#### [Stated goal 1]
In the atheism passage, rewrite the part starting at "Second, I do" and ending at "and not disgust.", using "structure" in place of "framework".
#### [Stated goal 2]
List the places that the atheism passage names in its questions about what the pope means by "the West".
#### [Stated goal 3]
According to the atheism passage, what does seeing a person praying or reading the horoscopes evoke in the writer?

#### [Document excerpt]
* * * * * * * * *

Second, I do not understand atheism as being originated in the fear of deities. I can only speak for myself in this area, however, I am sure that many atheists share a similar view. Atheism, according to me, is a misnomer. If we follow the Greek roots we conclude that it is the negation of god. However, the process of thought that leads to atheism in many people is not a rejection of a concept, but the construction of a whole intellectual framework that does not include the supernatural. The lack of need of superstition becomes a by-product of that framework, not the core of the atheist thought. The idea of seen a person praying or reading the horoscopes evokes amazement and not disgust.

Third, I do not understand what the pope means by saying "the West". Is the US the West according to his definition? Are only the East and the West Coasts of the US part of the West? What about Eastern Europe? Where does Latin America fit? If West means secular, we would have to divide countries according to unspecified parameters in order to determine which segment of the population belongs to the West and which does not. Suddenly, to be a Westerner would become a stigma, just as what happened with the word "liberal"

* * * * * * * * *

#### [Extracted information]

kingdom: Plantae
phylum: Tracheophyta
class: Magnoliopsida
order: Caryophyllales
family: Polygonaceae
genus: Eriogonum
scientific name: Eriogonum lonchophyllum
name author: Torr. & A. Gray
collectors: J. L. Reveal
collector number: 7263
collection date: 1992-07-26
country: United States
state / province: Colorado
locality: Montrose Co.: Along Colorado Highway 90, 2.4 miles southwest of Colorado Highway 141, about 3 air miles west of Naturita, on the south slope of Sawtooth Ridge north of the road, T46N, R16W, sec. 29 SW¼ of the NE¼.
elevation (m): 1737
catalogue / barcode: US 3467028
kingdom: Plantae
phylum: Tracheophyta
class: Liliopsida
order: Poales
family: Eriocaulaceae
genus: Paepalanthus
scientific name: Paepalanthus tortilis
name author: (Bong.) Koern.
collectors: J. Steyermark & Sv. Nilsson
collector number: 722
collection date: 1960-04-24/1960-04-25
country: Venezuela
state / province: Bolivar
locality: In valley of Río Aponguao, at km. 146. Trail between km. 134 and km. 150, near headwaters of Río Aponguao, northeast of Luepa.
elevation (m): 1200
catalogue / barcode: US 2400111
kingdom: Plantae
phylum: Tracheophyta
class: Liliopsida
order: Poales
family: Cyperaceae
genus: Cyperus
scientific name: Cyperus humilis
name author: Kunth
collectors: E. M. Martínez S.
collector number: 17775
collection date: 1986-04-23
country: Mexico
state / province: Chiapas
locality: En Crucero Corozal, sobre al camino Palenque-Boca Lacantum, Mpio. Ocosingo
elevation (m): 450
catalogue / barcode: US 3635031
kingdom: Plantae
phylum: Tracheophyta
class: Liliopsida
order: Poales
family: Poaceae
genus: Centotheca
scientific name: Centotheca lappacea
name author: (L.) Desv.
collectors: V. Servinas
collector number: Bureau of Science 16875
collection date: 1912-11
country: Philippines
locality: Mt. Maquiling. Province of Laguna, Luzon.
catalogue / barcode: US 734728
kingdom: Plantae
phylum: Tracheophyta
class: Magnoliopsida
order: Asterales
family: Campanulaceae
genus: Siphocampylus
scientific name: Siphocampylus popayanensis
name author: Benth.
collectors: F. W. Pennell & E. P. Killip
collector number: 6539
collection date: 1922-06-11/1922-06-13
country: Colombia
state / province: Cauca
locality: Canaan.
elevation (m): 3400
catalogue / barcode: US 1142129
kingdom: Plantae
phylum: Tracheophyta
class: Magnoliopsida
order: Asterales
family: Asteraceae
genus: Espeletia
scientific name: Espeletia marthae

* * * * * * * * *

#### [Full answer 1]
Second, I do not understand atheism as being originated in the fear of deities. I can only speak for myself in this area, however, I am sure that many atheists share a similar view. Atheism, according to me, is a misnomer. If we follow the Greek roots we conclude that it is the negation of god. However, the process of thought that leads to atheism in many people is not a rejection of a concept, but the construction of a whole intellectual structure that does not include the supernatural. The lack of need of superstition becomes a by-product of that structure, not the core of the atheist thought. The idea of seen a person praying or reading the horoscopes evokes amazement and not disgust.

#### [Full answer 2]
- the US
- the East and the West Coasts of the US
- Eastern Europe
- Latin America

#### [Full answer 3]
Amazement, not disgust.